Aim: Thyroid surgery in children is infrequently undertaken, but due to genetic screening of families with multiple endocrine neoplasia (MEN) syndromes, more paediatric thyroidectomies are being performed. In this study we explored the indications for thyroidectomy and the post operative course and consequences of surgery carried out in our unit.
Methods: Retrospective review of medical case notes of children who had either total or partial thyroidectomies between 1995 and 2007.

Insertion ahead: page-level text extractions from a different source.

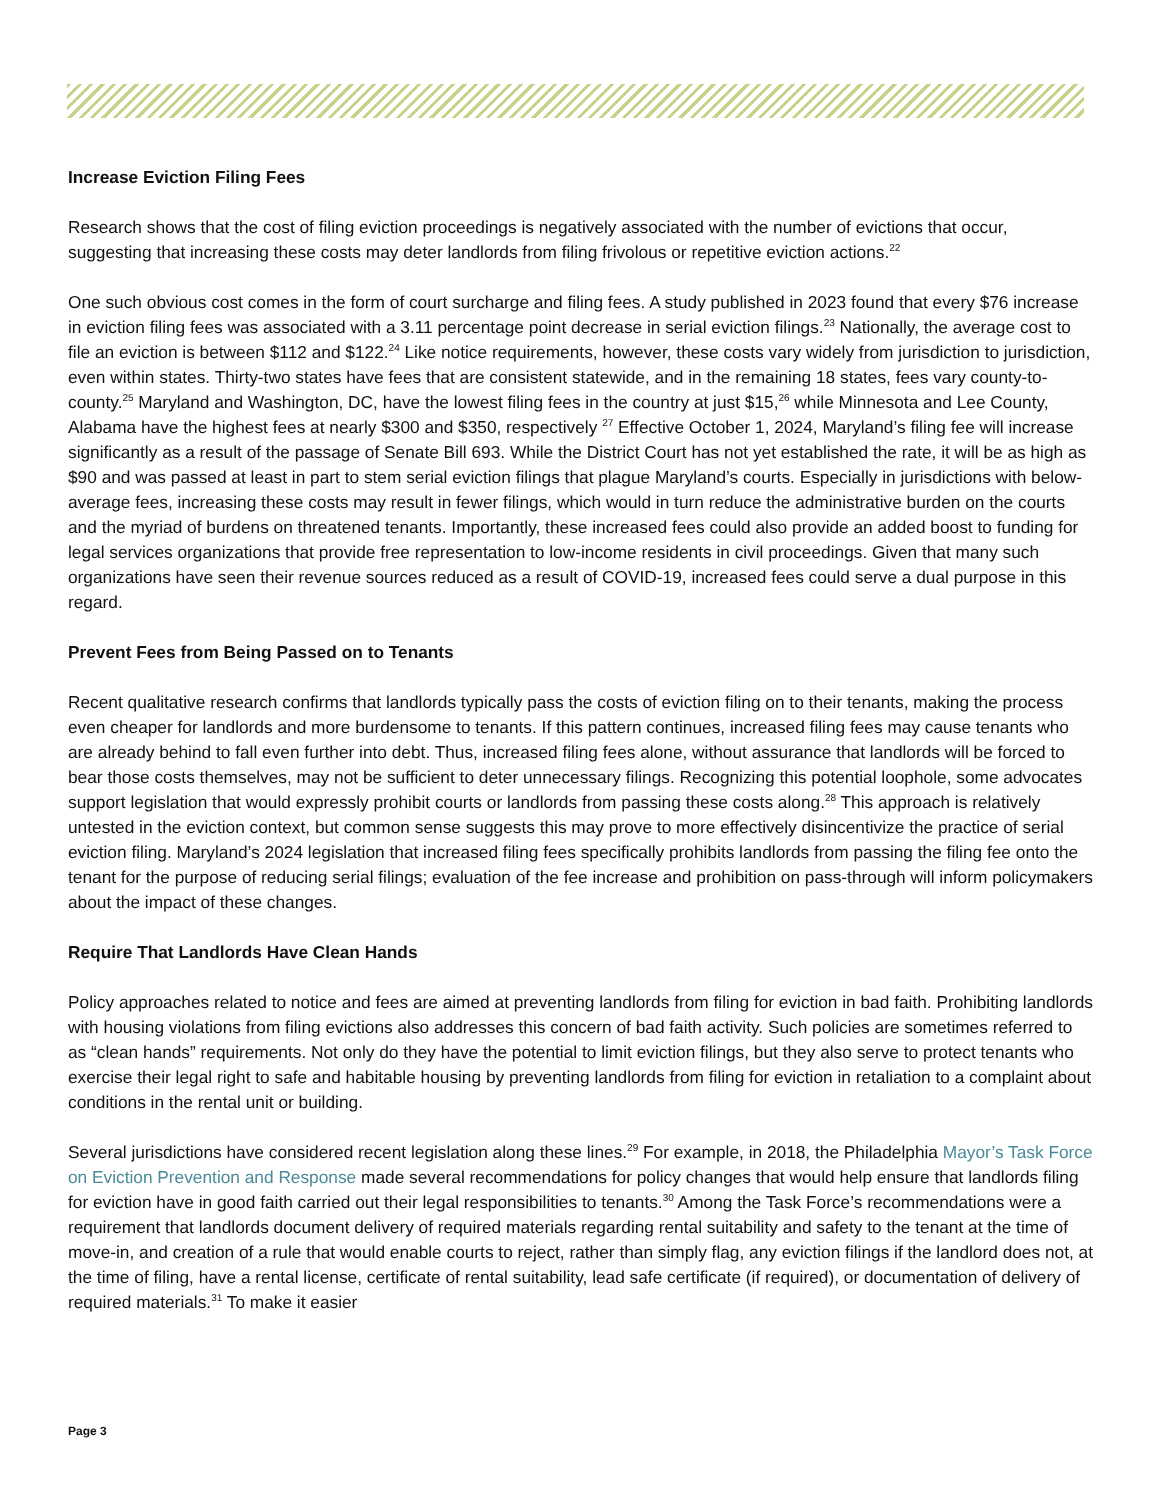Increase Eviction Filing Fees
Research shows that the cost of filing eviction proceedings is negatively associated with the number of evictions that occur, suggesting that increasing these costs may deter landlords from filing frivolous or repetitive eviction actions.<sup>22</sup>
One such obvious cost comes in the form of court surcharge and filing fees. A study published in 2023 found that every $76 increase in eviction filing fees was associated with a 3.11 percentage point decrease in serial eviction filings.<sup>23</sup> Nationally, the average cost to file an eviction is between $112 and $122.<sup>24</sup> Like notice requirements, however, these costs vary widely from jurisdiction to jurisdiction, even within states. Thirty-two states have fees that are consistent statewide, and in the remaining 18 states, fees vary county-to-county.<sup>25</sup> Maryland and Washington, DC, have the lowest filing fees in the country at just $15,<sup>26</sup> while Minnesota and Lee County, Alabama have the highest fees at nearly $300 and $350, respectively <sup>27</sup> Effective October 1, 2024, Maryland’s filing fee will increase significantly as a result of the passage of Senate Bill 693. While the District Court has not yet established the rate, it will be as high as $90 and was passed at least in part to stem serial eviction filings that plague Maryland’s courts. Especially in jurisdictions with below-average fees, increasing these costs may result in fewer filings, which would in turn reduce the administrative burden on the courts and the myriad of burdens on threatened tenants. Importantly, these increased fees could also provide an added boost to funding for legal services organizations that provide free representation to low-income residents in civil proceedings. Given that many such organizations have seen their revenue sources reduced as a result of COVID-19, increased fees could serve a dual purpose in this regard.
Prevent Fees from Being Passed on to Tenants
Recent qualitative research confirms that landlords typically pass the costs of eviction filing on to their tenants, making the process even cheaper for landlords and more burdensome to tenants. If this pattern continues, increased filing fees may cause tenants who are already behind to fall even further into debt. Thus, increased filing fees alone, without assurance that landlords will be forced to bear those costs themselves, may not be sufficient to deter unnecessary filings. Recognizing this potential loophole, some advocates support legislation that would expressly prohibit courts or landlords from passing these costs along.<sup>28</sup> This approach is relatively untested in the eviction context, but common sense suggests this may prove to more effectively disincentivize the practice of serial eviction filing. Maryland’s 2024 legislation that increased filing fees specifically prohibits landlords from passing the filing fee onto the tenant for the purpose of reducing serial filings; evaluation of the fee increase and prohibition on pass-through will inform policymakers about the impact of these changes.
Require That Landlords Have Clean Hands
Policy approaches related to notice and fees are aimed at preventing landlords from filing for eviction in bad faith. Prohibiting landlords with housing violations from filing evictions also addresses this concern of bad faith activity. Such policies are sometimes referred to as “clean hands” requirements. Not only do they have the potential to limit eviction filings, but they also serve to protect tenants who exercise their legal right to safe and habitable housing by preventing landlords from filing for eviction in retaliation to a complaint about conditions in the rental unit or building.
Several jurisdictions have considered recent legislation along these lines.<sup>29</sup> For example, in 2018, the Philadelphia Mayor’s Task Force on Eviction Prevention and Response made several recommendations for policy changes that would help ensure that landlords filing for eviction have in good faith carried out their legal responsibilities to tenants.<sup>30</sup> Among the Task Force’s recommendations were a requirement that landlords document delivery of required materials regarding rental suitability and safety to the tenant at the time of move-in, and creation of a rule that would enable courts to reject, rather than simply flag, any eviction filings if the landlord does not, at the time of filing, have a rental license, certificate of rental suitability, lead safe certificate (if required), or documentation of delivery of required materials.<sup>31</sup> To make it easier
Page 3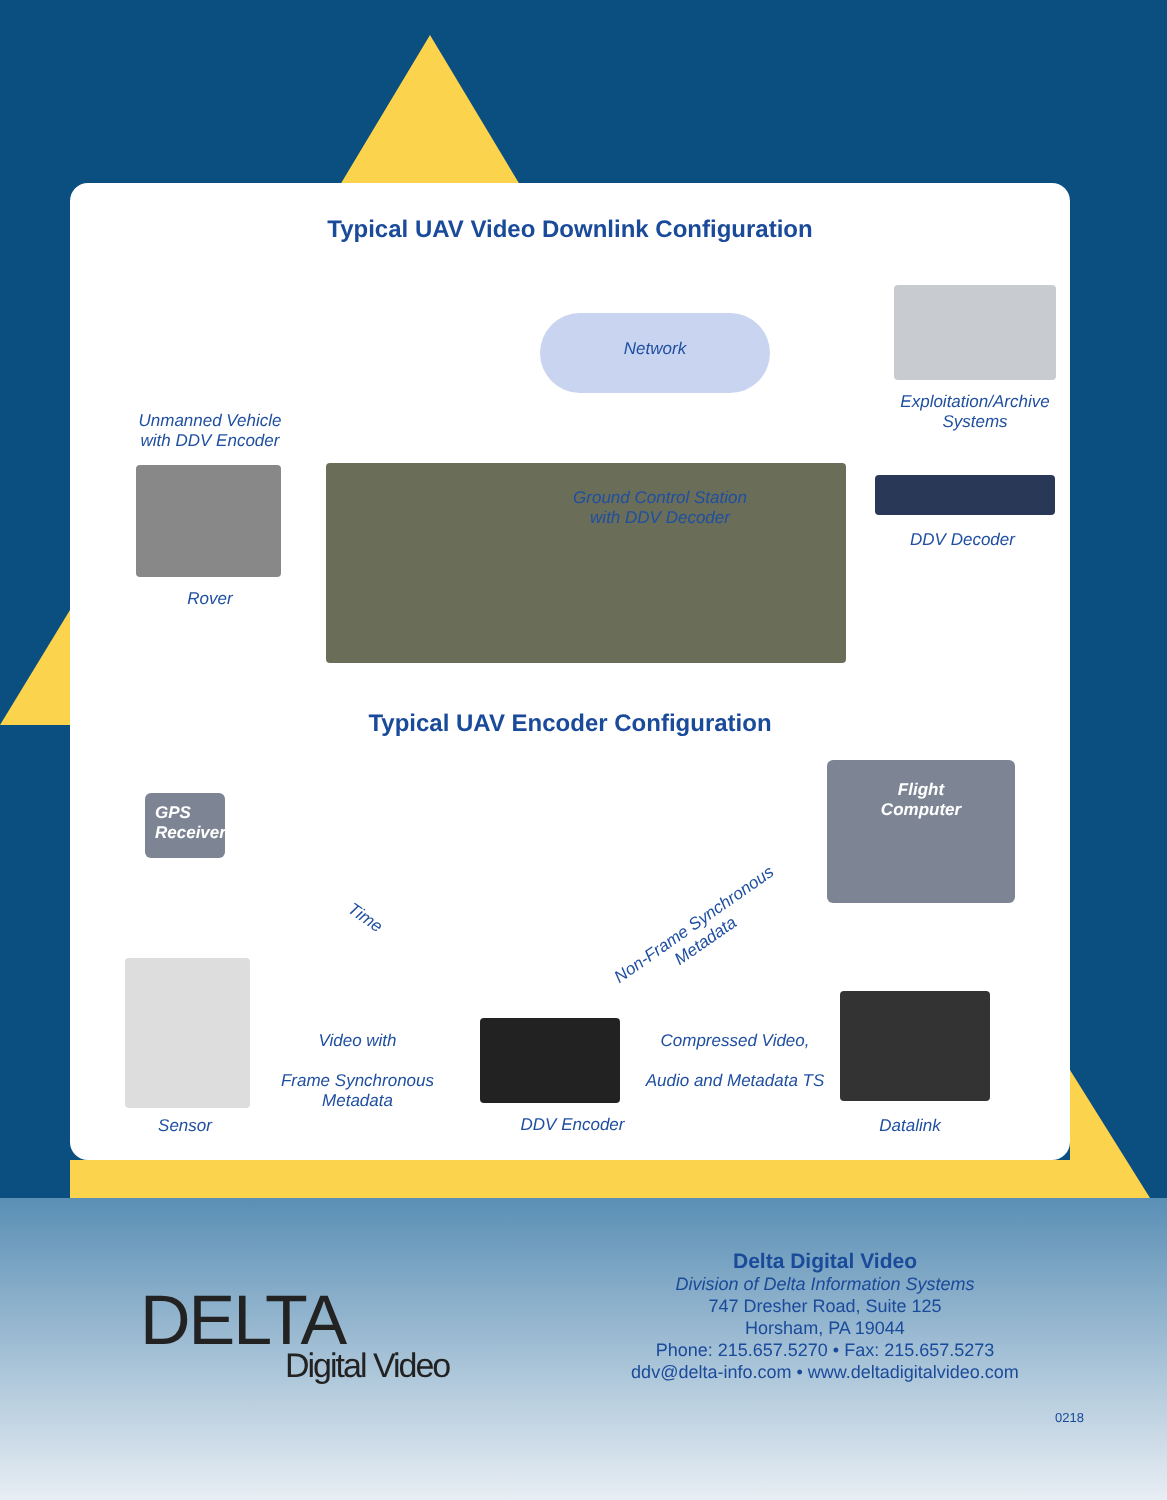Typical UAV Video Downlink Configuration
Network
Unmanned Vehicle
with DDV Encoder
Exploitation/Archive
Systems
Ground Control Station
with DDV Decoder
DDV Decoder
Rover
Typical UAV Encoder Configuration
GPS
Receiver
Flight
Computer
Time
Non-Frame Synchronous
Metadata
Video with
Frame Synchronous
Metadata
Compressed Video,
Audio and Metadata TS
Sensor DDV Encoder Datalink
DELTA
Digital Video
Delta Digital Video
Division of Delta Information Systems
747 Dresher Road, Suite 125
Horsham, PA 19044
Phone: 215.657.5270 • Fax: 215.657.5273
ddv@delta-info.com • www.deltadigitalvideo.com
0218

Results: Over the 12 year period, 23 children underwent thyroidectomy. Medical notes of 22 patients (14 girls) were reviewed. Information was unavailable on one patient. The age of the patients ranged from 1 to 14 years. In 14 (64%) children, a total thyroidectomy was done and in 8 (36%) subtotal or lobectomy was performed. The indication for thyroidectomy in 11 (50%) cases was prophylaxis for MEN type 2, 5 (23%) were carried out for suspected carcinoma, 2 (9%) for refractory Graves disease and 4 (18%) for other causes. Duration of hospital stay varied from 1 to 14 (median 3) nights, and no child needed to be admitted to the paediatric intensive care unit. Fourteen children (64%) did not have any immediate complications, 8 (36%) had hypocalcaemia (calcium level <2.0 mmol/l) and 1 (4.5%) had voice disturbance. Longer term complications occurred in 5 (22.7%) cases. Of these, 3 (13.6%) had hypoparathyroidism, 1 (4.5%) had voice disturbance and 1 (4.5%) developed a hypertrophic scar. As expected, all children who had a total thyroidectomy received thyroxine replacement.

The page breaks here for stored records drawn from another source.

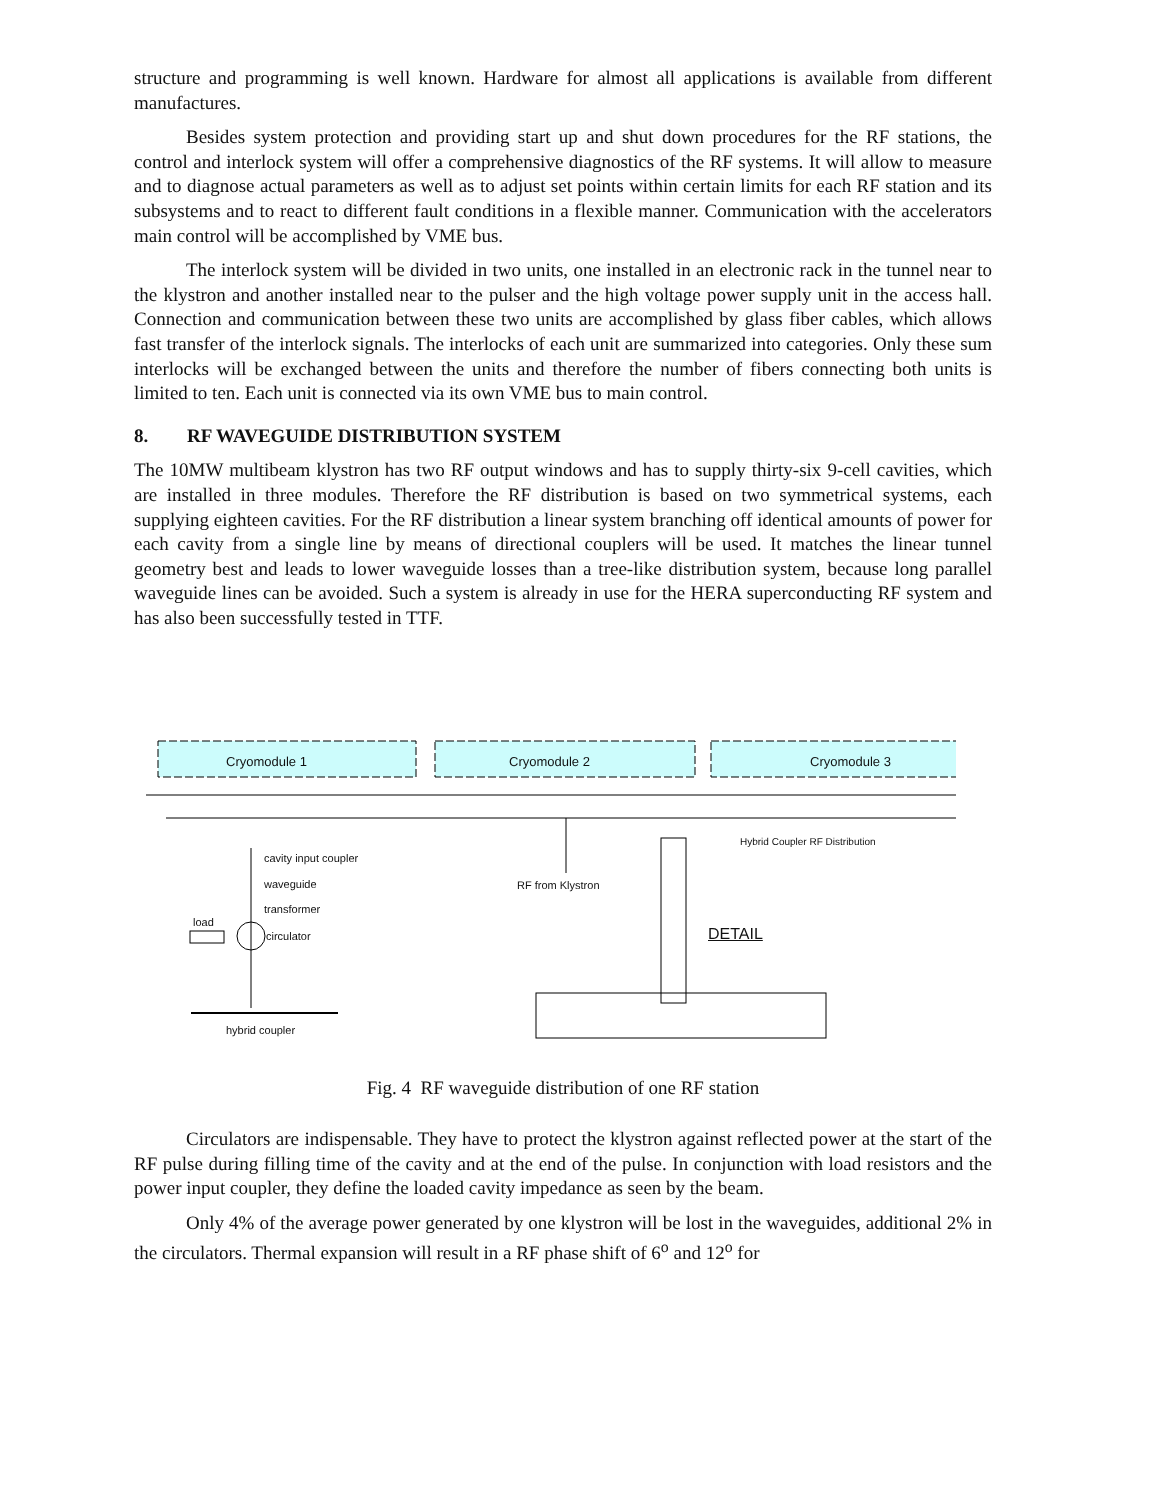structure and programming is well known. Hardware for almost all applications is available from different manufactures.
Besides system protection and providing start up and shut down procedures for the RF stations, the control and interlock system will offer a comprehensive diagnostics of the RF systems. It will allow to measure and to diagnose actual parameters as well as to adjust set points within certain limits for each RF station and its subsystems and to react to different fault conditions in a flexible manner. Communication with the accelerators main control will be accomplished by VME bus.
The interlock system will be divided in two units, one installed in an electronic rack in the tunnel near to the klystron and another installed near to the pulser and the high voltage power supply unit in the access hall. Connection and communication between these two units are accomplished by glass fiber cables, which allows fast transfer of the interlock signals. The interlocks of each unit are summarized into categories. Only these sum interlocks will be exchanged between the units and therefore the number of fibers connecting both units is limited to ten. Each unit is connected via its own VME bus to main control.
8. RF WAVEGUIDE DISTRIBUTION SYSTEM
The 10MW multibeam klystron has two RF output windows and has to supply thirty-six 9-cell cavities, which are installed in three modules. Therefore the RF distribution is based on two symmetrical systems, each supplying eighteen cavities. For the RF distribution a linear system branching off identical amounts of power for each cavity from a single line by means of directional couplers will be used. It matches the linear tunnel geometry best and leads to lower waveguide losses than a tree-like distribution system, because long parallel waveguide lines can be avoided. Such a system is already in use for the HERA superconducting RF system and has also been successfully tested in TTF.
Cryomodule 1 Cryomodule 2 Cryomodule 3
Hybrid Coupler RF Distribution
cavity input coupler
waveguide
transformer
RF from Klystron
load
circulator DETAIL
hybrid coupler
Fig. 4 RF waveguide distribution of one RF station
Circulators are indispensable. They have to protect the klystron against reflected power at the start of the RF pulse during filling time of the cavity and at the end of the pulse. In conjunction with load resistors and the power input coupler, they define the loaded cavity impedance as seen by the beam.
Only 4% of the average power generated by one klystron will be lost in the waveguides, additional 2% in the circulators. Thermal expansion will result in a RF phase shift of 6<sup>o</sup> and 12<sup>o</sup> for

Conclusion: It is suggested that complications in children after thyroid surgery are higher than in adults. Although our numbers are small, and there was a high incidence of early hypocalcaemia, it is reassuring that permanent hypoparathyroidism is rare. As prophylactic thyroidectomies in children are on the increase, we recommend that careful planning and management by an experienced multidisciplinary team are essential to ensure minimal complications.